The Department of Civil Service (Civil Service) administers the New York State Health Insurance Program (NYSHIP) and contracts with Carelon Behavioral Health (Carelon), formerly Beacon Health Options, to administer the mental health and substance use (MHSU) program for the Empire Plan, NYSHIP’s primary health insurance plan. Civil Service is responsible for maintaining the New York Benefits and Accountability System (NYBEAS), the system of record for member enrollment and eligibility information. A prior audit, issued in May 2022, identified $3.21 million in overpayments for MHSU services, which resulted primarily from retroactive disenrollments (disenrollments entered into NYBEAS after the date the change in eligibility had taken effect). The follow-up found Carelon had recovered nearly $726,000 of the $3.21 million in overpaid claims identified, and Civil Service and Carelon implemented quarterly reconciliations of eligibility information between NYBEAS and Carelon’s system to help ensure claims are paid only for eligible members. Of the initial report’s four audit recommendations, three were implemented and one was partially implemented.

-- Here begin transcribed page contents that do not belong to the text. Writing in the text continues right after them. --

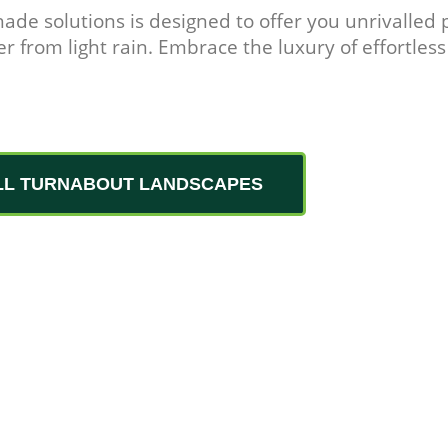
hade solutions is designed to offer you unrivalled
r from light rain. Embrace the luxury of effortless
LL TURNABOUT LANDSCAPES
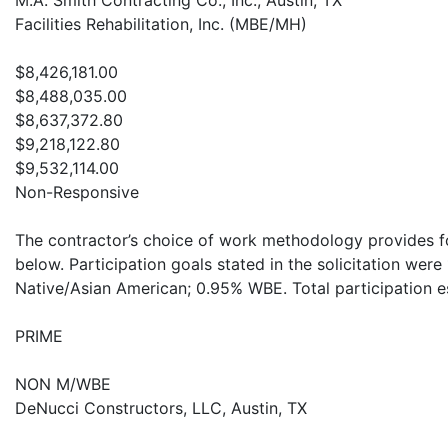
M.A. Smith Contracting Co., Inc., Austin, TX
Facilities Rehabilitation, Inc. (MBE/MH)
$8,426,181.00
$8,488,035.00
$8,637,372.80
$9,218,122.80
$9,532,114.00
Non-Responsive
The contractor’s choice of work methodology provides for
below. Participation goals stated in the solicitation wer
Native/Asian American; 0.95% WBE. Total participation 
PRIME
NON M/WBE
DeNucci Constructors, LLC, Austin, TX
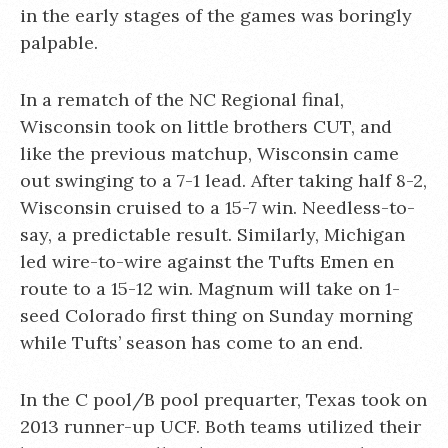
in the early stages of the games was boringly
palpable.
In a rematch of the NC Regional final,
Wisconsin took on little brothers CUT, and
like the previous matchup, Wisconsin came
out swinging to a 7-1 lead. After taking half 8-2,
Wisconsin cruised to a 15-7 win. Needless-to-
say, a predictable result. Similarly, Michigan
led wire-to-wire against the Tufts Emen en
route to a 15-12 win. Magnum will take on 1-
seed Colorado first thing on Sunday morning
while Tufts’ season has come to an end.
In the C pool/B pool prequarter, Texas took on
2013 runner-up UCF. Both teams utilized their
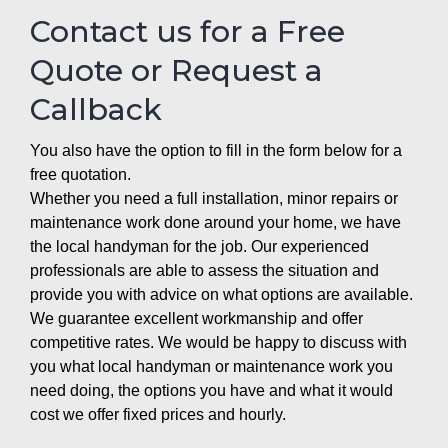
Contact us for a Free
Quote or Request a
Callback
You also have the option to fill in the form below for a
free quotation.
Whether you need a full installation, minor repairs or
maintenance work done around your home, we have
the local handyman for the job. Our experienced
professionals are able to assess the situation and
provide you with advice on what options are available.
We guarantee excellent workmanship and offer
competitive rates. We would be happy to discuss with
you what local handyman or maintenance work you
need doing, the options you have and what it would
cost we offer fixed prices and hourly.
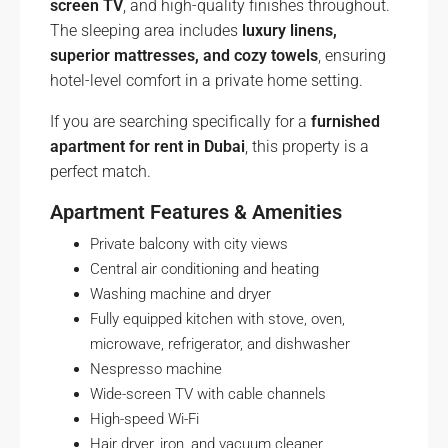
screen TV
, and high-quality finishes throughout.
The sleeping area includes
luxury linens,
superior mattresses, and cozy towels
, ensuring
hotel-level comfort in a private home setting.
If you are searching specifically for a
furnished
apartment for rent in Dubai
, this property is a
perfect match.
Apartment Features & Amenities
Private balcony with city views
Central air conditioning and heating
Washing machine and dryer
Fully equipped kitchen with stove, oven,
microwave, refrigerator, and dishwasher
Nespresso machine
Wide-screen TV with cable channels
High-speed Wi-Fi
Hair dryer, iron, and vacuum cleaner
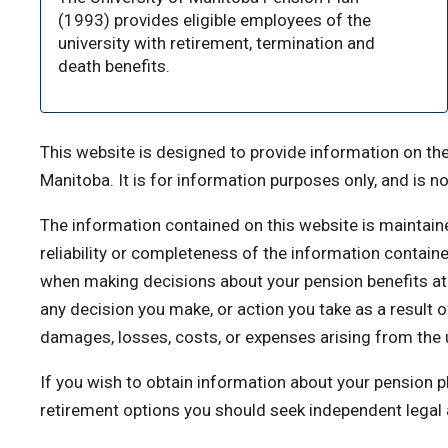
(1993) provides eligible employees of the
university with retirement, termination and
death benefits.
This website is designed to provide information on the
Manitoba. It is for information purposes only, and is no
The information contained on this website is maintain
reliability or completeness of the information contain
when making decisions about your pension benefits at 
any decision you make, or action you take as a result of 
damages, losses, costs, or expenses arising from the u
If you wish to obtain information about your pension p
retirement options you should seek independent legal a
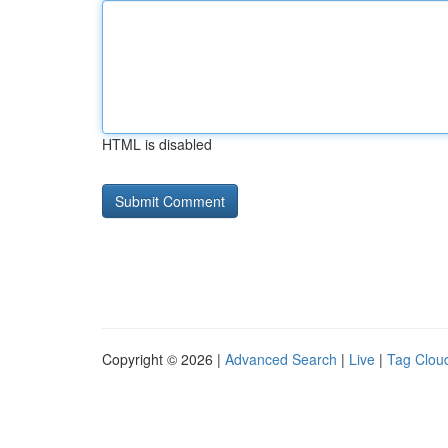
HTML is disabled
Copyright © 2026 |
Advanced Search
|
Live
|
Tag Clou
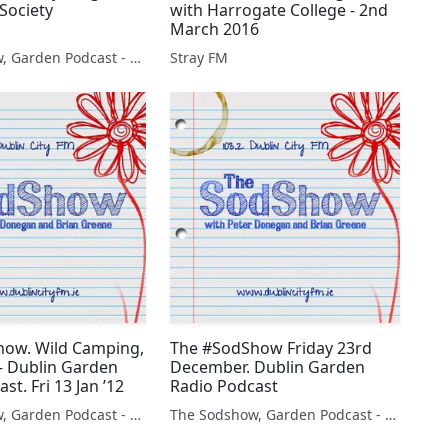
Society
with Harrogate College - 2nd
March 2016
The Sodshow, Garden Podcast - Sod Show
Stray FM
ow. Wild Camping,
The #SodShow Friday 23rd
 – Dublin Garden
December. Dublin Garden
st. Fri 13 Jan ’12
Radio Podcast
The Sodshow, Garden Podcast - Sod Show
The Sodshow, Garden Podcast - Sod Show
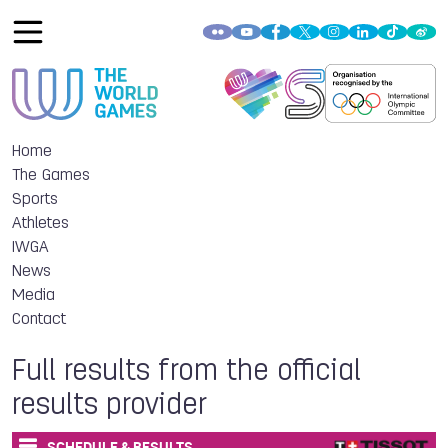
Home
The Games
Sports
Athletes
IWGA
News
Media
Contact
Full results from the official
results provider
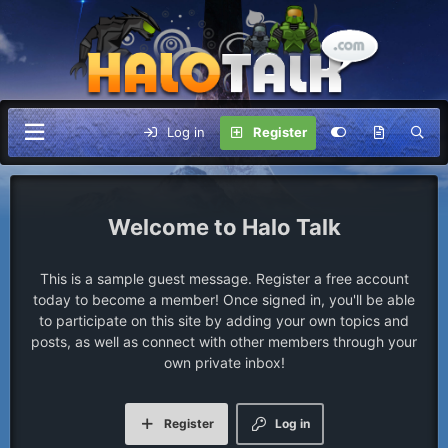
Log in
Register
Halo Talk
This is a sample guest message. Register a free account
today to become a member! Once signed in, you'll be able
to participate on this site by adding your own topics and
posts, as well as connect with other members through your
own private inbox!
Register
Log in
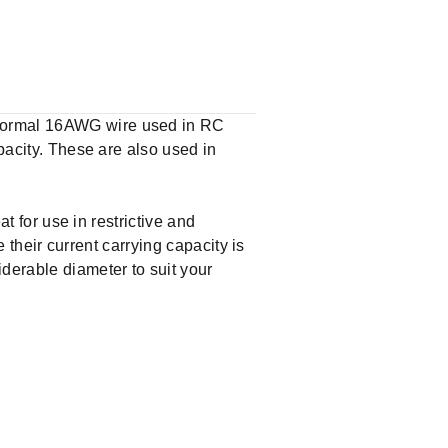
 normal 16AWG wire used in RC
apacity. These are also used in
at for use in restrictive and
e their current carrying capacity is
derable diameter to suit your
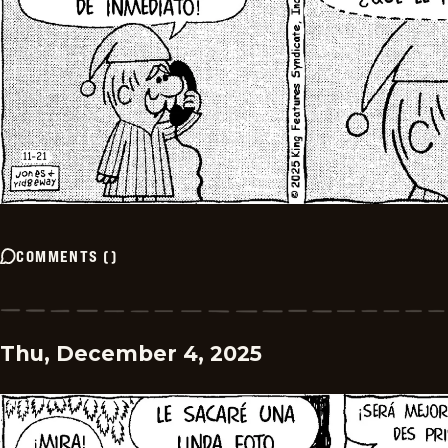
COMMENTS
(
)
Thu, December 4, 2025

Department of Health – Medicaid Program: Improper Payments for Services Related to Ordering, Prescribing, Referring, or Attending Providers No Longer Participating in the Medicaid Program (Follow-Up) (2023-F-24) 

Beginning January 1, 2014, New York’s Medicaid program required that physicians and other health care professionals who order, prescribe, refer, or attend (OPRA) Medicaid services be appropriately screened and enrolled in Medicaid and have an “active” provider status. A prior audit, issued in April 2022, found that the Department of Health’s (DOH) eMedNY claims processing system edits designed to prevent payments for services with an inactive OPRA provider were flawed, and Medicaid made $965 million in payments for 2.3 million OPRA services by physicians and professionals who were no longer actively enrolled in Medicaid on the service date. The follow-up found DOH recovered less than 1% of the $965 million and DOH had not enhanced eMedNY controls to more promptly identify OPRA providers not actively enrolled in Medicaid and deny the related claims. Of the initial report’s six audit recommendations, one was implemented and five were not implemented.